PDAs can be standalone devices without the capability to connect to a computer. More often, however, they share and synchronize data with a desktop machine. Some might include removable storage or networking capabilities. Most store data in flash memory as opposed to conventional disks (although IBM makes a hard drive capable of fitting in a Compact Flash slot).

The investigator has two alternatives when searching a PDA.The device can be synchronized or backed up to the forensics computer and the data examined there, or the device can be examined on its own. In practice, both alternatives are recommended. Any removable data store should be removed and imaged separately. For example, a Compact Flash card can be removed and mounted using either a PCMCIA card or an external adaptor. It can then be imaged using forensics software and examined like any other disk image.

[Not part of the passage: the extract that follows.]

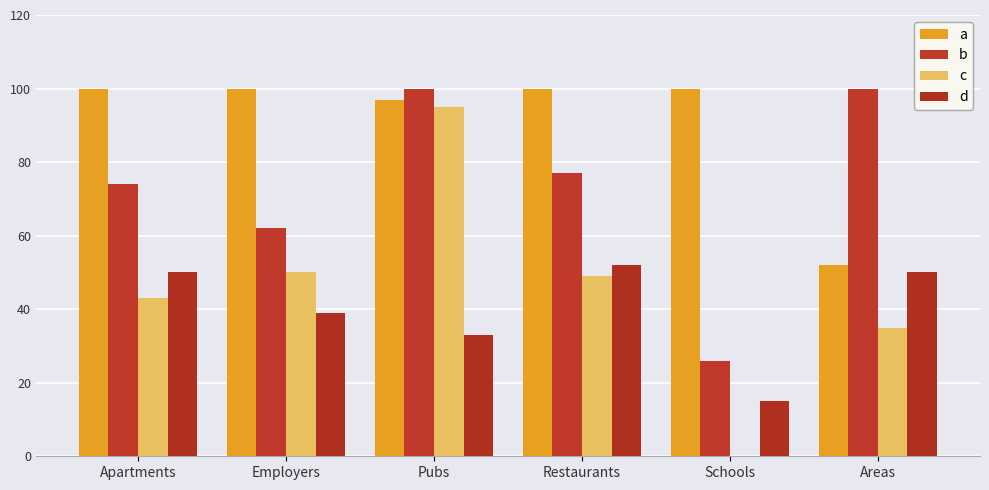

Is it true that a equals 52 at Areas?

True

The device should then be connected and a full backup made. This backup can be examined using a hex editor. Depending on the format, ASCII text might be visible within the backup file. If not, it can be restored to a clean PDA for examination offline. There are shareware programs available that directly access various PDA database files. Although this might yield valuable evidence, it should be confirmed by other sources (such as a search of the user's computer or an interview with the subject) because the admissibility of this evidence might be suspect.

Finally, the PDA itself should be searched. Some models (for example, models running versions of Microsoft Windows) can be mounted to the forensics machine as a virtual device and examined using the forensics software. Others must be searched manually by using the email, text editor, and other programs supplied on the device.